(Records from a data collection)
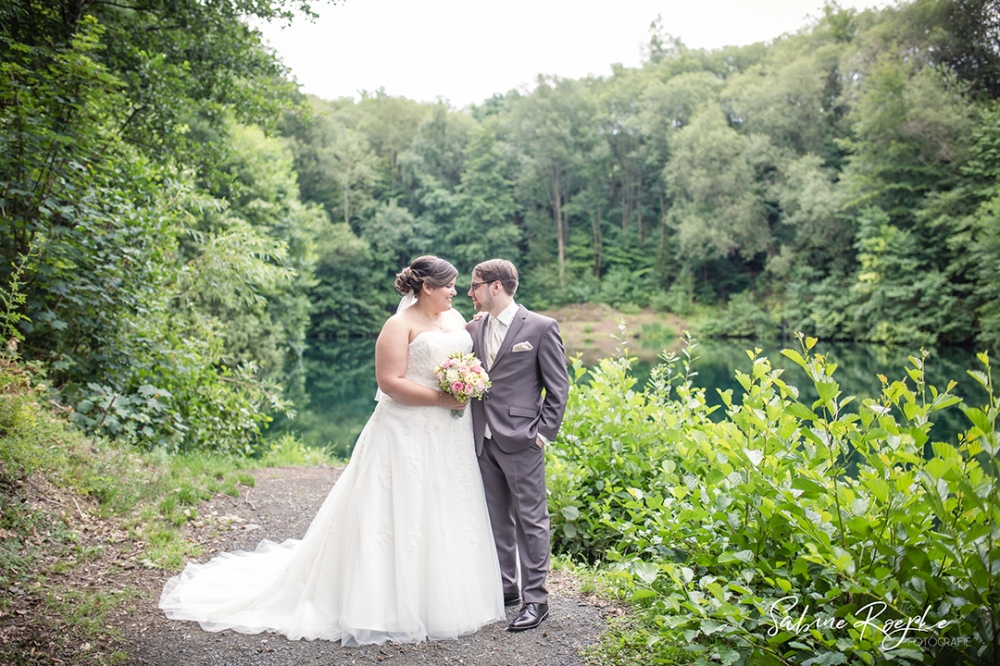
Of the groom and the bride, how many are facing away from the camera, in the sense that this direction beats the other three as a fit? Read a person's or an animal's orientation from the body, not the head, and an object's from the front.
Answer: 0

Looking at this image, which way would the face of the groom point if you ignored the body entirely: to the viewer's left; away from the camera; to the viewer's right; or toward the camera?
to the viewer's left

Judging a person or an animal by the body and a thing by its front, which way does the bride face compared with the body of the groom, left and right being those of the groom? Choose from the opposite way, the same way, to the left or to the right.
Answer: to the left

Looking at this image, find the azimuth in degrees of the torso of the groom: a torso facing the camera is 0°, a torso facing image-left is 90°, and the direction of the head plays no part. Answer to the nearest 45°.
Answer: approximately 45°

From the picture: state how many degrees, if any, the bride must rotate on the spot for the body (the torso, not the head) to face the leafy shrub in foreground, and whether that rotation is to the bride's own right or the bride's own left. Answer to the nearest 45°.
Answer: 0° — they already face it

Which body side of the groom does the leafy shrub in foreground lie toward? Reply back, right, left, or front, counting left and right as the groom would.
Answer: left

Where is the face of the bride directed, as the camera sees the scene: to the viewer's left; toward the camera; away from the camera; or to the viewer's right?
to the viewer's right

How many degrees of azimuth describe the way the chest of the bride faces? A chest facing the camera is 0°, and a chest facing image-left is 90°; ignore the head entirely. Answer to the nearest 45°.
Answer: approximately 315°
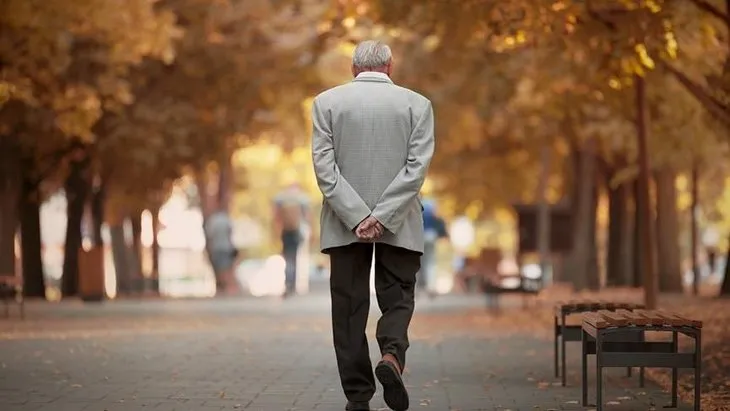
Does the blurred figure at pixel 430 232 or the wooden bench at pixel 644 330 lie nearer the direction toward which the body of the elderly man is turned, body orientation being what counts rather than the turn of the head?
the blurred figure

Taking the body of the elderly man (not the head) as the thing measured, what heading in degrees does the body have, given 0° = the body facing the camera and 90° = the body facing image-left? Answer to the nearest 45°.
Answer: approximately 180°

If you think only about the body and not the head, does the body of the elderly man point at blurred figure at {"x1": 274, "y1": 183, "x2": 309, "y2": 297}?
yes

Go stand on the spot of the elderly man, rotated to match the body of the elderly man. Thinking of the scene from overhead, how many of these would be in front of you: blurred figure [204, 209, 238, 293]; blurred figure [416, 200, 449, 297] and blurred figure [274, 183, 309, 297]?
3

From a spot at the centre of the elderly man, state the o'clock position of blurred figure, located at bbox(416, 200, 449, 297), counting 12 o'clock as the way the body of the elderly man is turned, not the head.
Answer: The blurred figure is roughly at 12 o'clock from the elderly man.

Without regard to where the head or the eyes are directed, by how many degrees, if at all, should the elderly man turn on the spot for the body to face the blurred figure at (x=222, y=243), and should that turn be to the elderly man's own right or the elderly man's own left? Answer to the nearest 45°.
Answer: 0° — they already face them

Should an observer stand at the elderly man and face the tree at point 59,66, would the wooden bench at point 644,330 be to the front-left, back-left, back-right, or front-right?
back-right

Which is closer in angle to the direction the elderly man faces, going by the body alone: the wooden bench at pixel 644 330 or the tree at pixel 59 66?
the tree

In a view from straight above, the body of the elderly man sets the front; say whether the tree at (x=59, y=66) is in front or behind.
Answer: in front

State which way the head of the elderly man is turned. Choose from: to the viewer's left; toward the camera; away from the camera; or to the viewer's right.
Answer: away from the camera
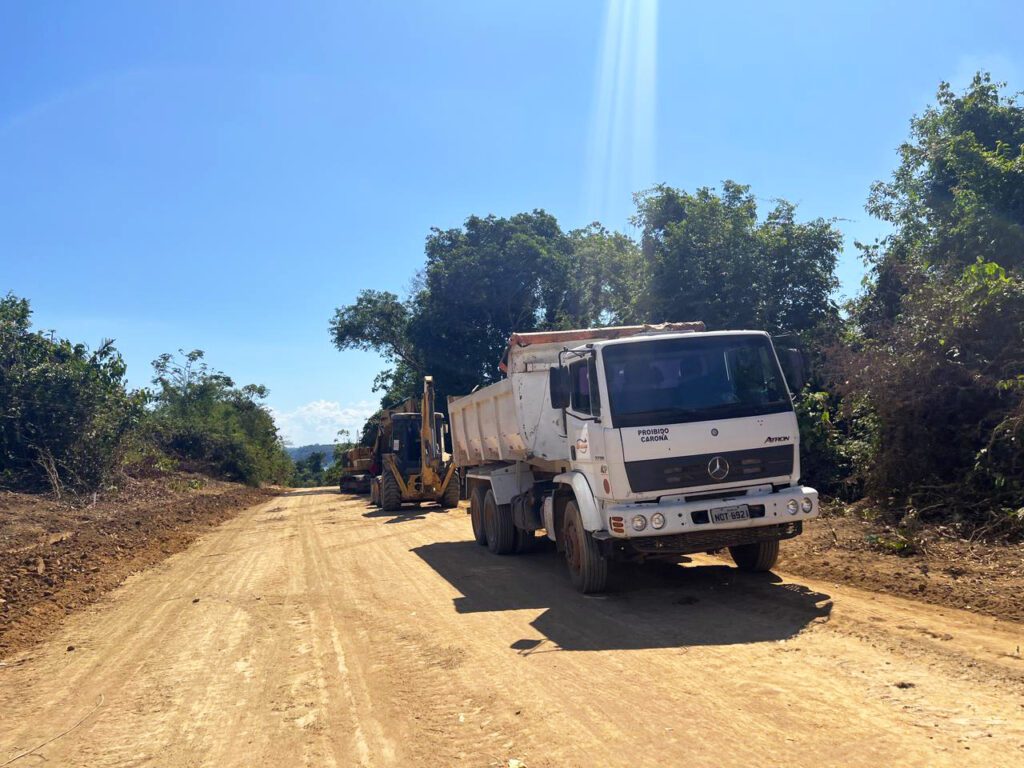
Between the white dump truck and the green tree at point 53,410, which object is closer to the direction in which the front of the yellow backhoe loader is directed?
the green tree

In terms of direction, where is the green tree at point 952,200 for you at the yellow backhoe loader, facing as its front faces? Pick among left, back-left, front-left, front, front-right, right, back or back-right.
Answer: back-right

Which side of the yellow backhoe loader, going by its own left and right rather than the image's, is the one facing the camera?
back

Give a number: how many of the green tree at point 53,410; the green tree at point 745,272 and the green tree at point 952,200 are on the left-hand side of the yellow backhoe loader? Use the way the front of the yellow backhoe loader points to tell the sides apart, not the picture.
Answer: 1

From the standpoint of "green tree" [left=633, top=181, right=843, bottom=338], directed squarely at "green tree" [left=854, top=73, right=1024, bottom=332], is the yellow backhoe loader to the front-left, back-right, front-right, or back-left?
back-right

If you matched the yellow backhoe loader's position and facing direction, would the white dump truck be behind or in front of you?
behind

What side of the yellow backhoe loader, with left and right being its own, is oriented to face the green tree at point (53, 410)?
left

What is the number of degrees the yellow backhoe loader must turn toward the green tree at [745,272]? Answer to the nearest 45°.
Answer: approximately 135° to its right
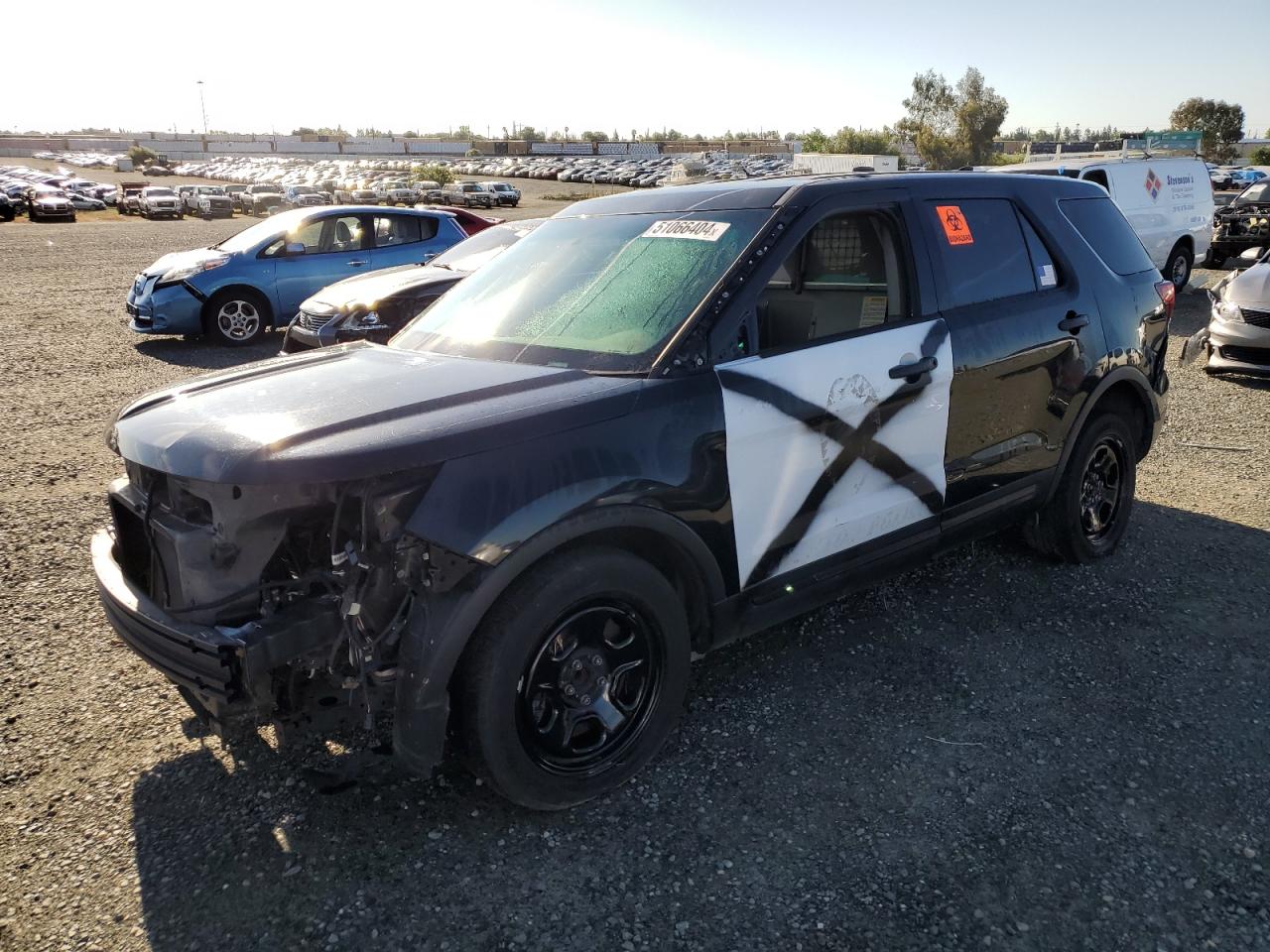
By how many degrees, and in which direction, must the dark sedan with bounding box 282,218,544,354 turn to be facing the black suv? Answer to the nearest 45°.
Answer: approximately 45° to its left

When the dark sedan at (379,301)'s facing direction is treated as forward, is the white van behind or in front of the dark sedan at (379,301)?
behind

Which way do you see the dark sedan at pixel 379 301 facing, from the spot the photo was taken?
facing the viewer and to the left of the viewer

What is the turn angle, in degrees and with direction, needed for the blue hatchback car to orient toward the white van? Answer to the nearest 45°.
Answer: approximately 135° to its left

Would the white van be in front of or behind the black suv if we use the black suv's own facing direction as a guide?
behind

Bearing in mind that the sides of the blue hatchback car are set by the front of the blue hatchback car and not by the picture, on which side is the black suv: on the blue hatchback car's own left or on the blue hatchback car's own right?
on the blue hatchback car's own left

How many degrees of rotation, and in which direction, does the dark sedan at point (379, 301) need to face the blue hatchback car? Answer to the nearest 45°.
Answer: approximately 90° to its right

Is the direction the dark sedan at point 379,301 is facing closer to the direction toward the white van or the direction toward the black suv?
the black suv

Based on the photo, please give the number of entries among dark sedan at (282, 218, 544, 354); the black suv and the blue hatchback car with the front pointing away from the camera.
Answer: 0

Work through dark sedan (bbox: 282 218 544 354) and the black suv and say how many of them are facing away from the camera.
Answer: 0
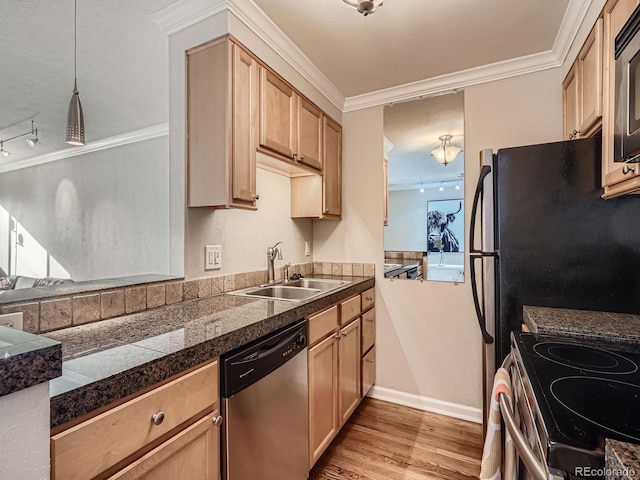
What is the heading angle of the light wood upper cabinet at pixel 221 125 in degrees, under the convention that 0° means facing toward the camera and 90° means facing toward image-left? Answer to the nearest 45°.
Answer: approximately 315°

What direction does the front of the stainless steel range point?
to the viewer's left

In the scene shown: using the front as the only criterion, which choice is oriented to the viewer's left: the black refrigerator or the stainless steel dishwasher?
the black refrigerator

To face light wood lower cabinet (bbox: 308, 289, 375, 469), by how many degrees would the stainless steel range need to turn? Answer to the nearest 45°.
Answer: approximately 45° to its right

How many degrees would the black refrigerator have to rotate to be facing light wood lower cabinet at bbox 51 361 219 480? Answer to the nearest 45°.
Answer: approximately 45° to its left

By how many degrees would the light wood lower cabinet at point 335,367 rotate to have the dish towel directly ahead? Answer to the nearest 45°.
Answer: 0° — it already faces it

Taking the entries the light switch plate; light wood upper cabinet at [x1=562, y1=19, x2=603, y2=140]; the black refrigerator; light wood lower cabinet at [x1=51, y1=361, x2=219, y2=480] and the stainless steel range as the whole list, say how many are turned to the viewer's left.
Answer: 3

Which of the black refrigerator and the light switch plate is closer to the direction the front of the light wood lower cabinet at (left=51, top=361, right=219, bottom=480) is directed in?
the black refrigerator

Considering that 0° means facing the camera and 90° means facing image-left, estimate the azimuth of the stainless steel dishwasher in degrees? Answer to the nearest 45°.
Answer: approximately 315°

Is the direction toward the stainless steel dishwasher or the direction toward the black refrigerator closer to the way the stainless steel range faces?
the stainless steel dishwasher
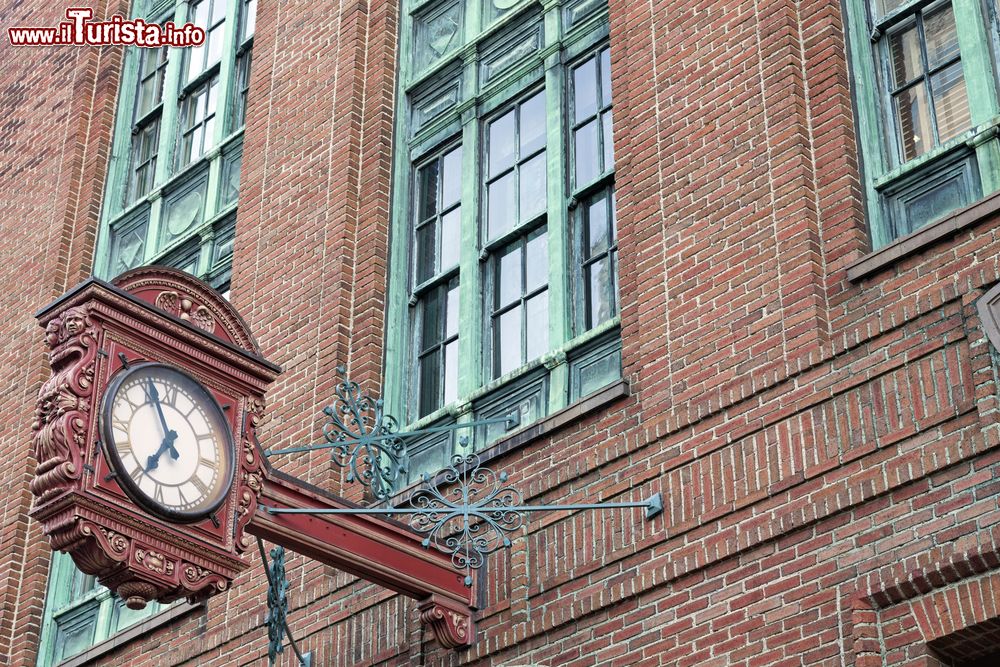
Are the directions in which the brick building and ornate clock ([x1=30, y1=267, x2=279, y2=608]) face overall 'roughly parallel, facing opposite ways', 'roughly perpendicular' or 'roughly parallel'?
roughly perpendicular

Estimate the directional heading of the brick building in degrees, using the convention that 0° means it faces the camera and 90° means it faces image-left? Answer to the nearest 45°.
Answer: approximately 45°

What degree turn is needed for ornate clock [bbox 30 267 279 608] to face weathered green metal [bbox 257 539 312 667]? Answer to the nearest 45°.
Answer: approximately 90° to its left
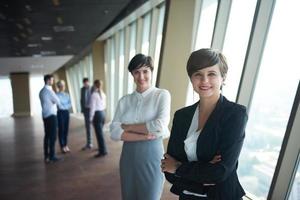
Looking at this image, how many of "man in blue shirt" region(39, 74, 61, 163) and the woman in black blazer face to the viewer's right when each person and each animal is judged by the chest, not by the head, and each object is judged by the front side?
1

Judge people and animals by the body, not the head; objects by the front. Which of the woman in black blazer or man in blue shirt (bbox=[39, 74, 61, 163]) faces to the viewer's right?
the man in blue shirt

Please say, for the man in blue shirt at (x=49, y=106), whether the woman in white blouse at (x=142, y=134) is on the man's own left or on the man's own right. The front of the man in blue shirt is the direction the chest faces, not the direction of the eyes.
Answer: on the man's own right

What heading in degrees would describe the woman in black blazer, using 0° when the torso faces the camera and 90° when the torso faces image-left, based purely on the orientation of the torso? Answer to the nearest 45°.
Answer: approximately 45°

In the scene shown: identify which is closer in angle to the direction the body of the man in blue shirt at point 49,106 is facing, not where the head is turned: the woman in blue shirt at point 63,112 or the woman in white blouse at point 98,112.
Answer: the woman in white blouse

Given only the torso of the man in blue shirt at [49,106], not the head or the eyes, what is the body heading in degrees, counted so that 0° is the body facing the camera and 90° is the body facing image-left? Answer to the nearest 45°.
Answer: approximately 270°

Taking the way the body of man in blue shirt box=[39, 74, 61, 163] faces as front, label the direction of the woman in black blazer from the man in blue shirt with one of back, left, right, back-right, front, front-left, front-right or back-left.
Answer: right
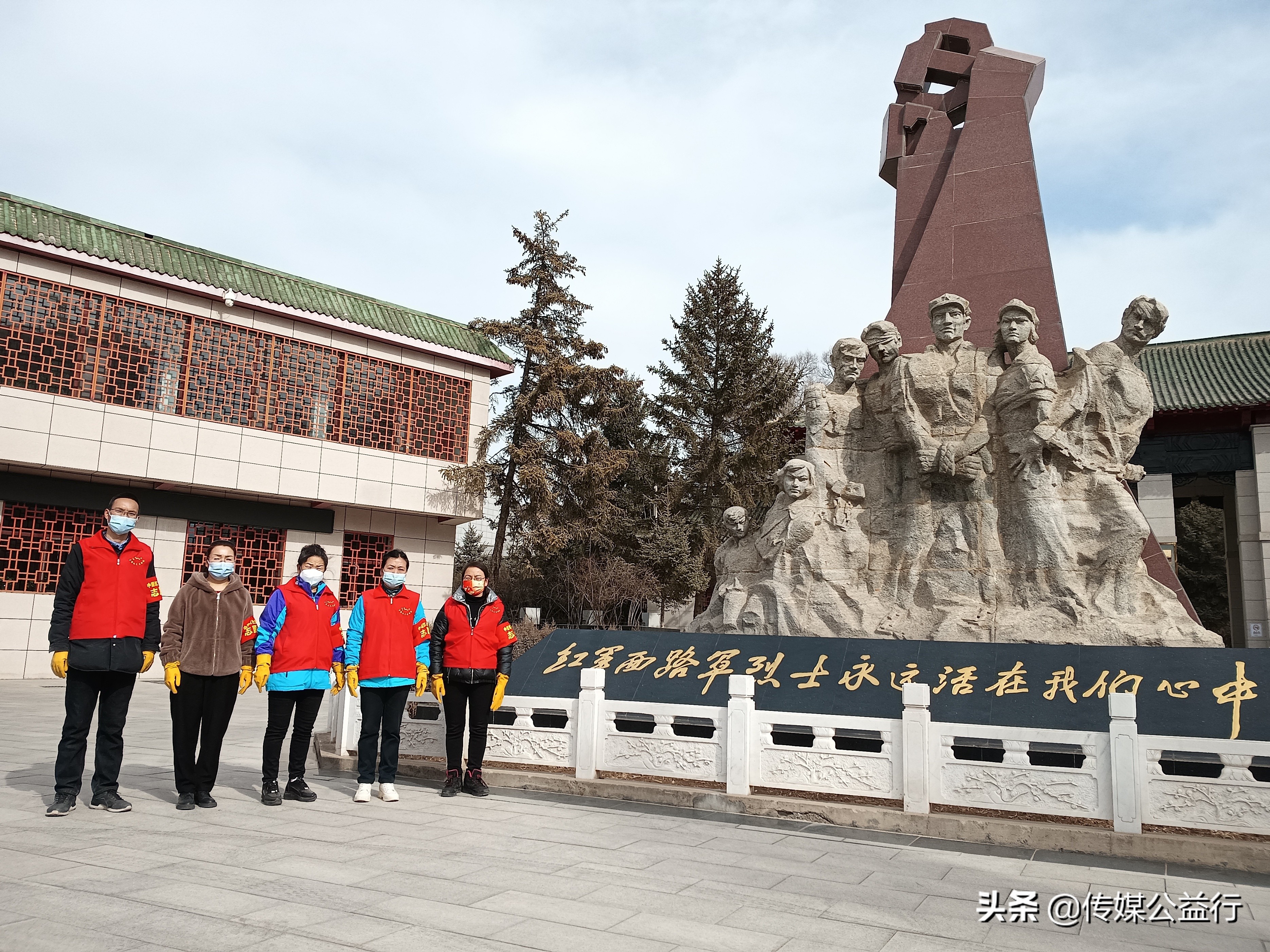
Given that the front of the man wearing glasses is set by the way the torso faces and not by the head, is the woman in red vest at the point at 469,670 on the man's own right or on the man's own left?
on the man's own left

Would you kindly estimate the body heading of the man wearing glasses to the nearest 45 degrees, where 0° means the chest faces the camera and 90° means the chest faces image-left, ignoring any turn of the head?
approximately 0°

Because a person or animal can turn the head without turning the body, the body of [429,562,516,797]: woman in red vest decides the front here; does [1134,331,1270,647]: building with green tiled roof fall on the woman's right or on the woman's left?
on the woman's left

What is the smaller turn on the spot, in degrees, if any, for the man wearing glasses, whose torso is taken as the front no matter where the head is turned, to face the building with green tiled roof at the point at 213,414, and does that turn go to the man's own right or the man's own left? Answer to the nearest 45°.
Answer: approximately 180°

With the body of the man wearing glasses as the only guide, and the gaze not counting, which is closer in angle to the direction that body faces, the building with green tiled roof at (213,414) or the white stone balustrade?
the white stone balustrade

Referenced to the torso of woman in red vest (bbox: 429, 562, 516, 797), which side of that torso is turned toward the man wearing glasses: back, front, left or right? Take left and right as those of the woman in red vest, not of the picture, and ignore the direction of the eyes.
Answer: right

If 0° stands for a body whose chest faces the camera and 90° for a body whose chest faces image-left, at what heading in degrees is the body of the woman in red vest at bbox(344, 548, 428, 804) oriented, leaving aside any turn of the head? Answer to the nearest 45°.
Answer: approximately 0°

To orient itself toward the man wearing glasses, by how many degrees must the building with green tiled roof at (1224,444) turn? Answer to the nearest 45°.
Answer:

- _PROBLEM TO WORK ON_:
The line with "Referenced to the" and every line after it up to the end of the entries: output those exactly, and only those.

- _FINISHED EXERCISE_:
Referenced to the torso of woman in red vest (bbox: 429, 562, 516, 797), which side of that torso is turned toward the man wearing glasses: back, front, left or right? Take left and right as those of the woman in red vest, not of the picture, and ignore the direction of the eyes.
Answer: right

If 0° stands for a body whose chest faces the camera and 90° for a body whose chest faces image-left, at what heading in degrees is the body of the woman in red vest at bbox(344, 548, 428, 804) oriented, leaving aside any turn of the head? Answer to the nearest 45°.
Answer: approximately 0°

To orient itself toward the man wearing glasses, by how many degrees must the building with green tiled roof at (1224,444) turn? Answer to the nearest 45°.
Answer:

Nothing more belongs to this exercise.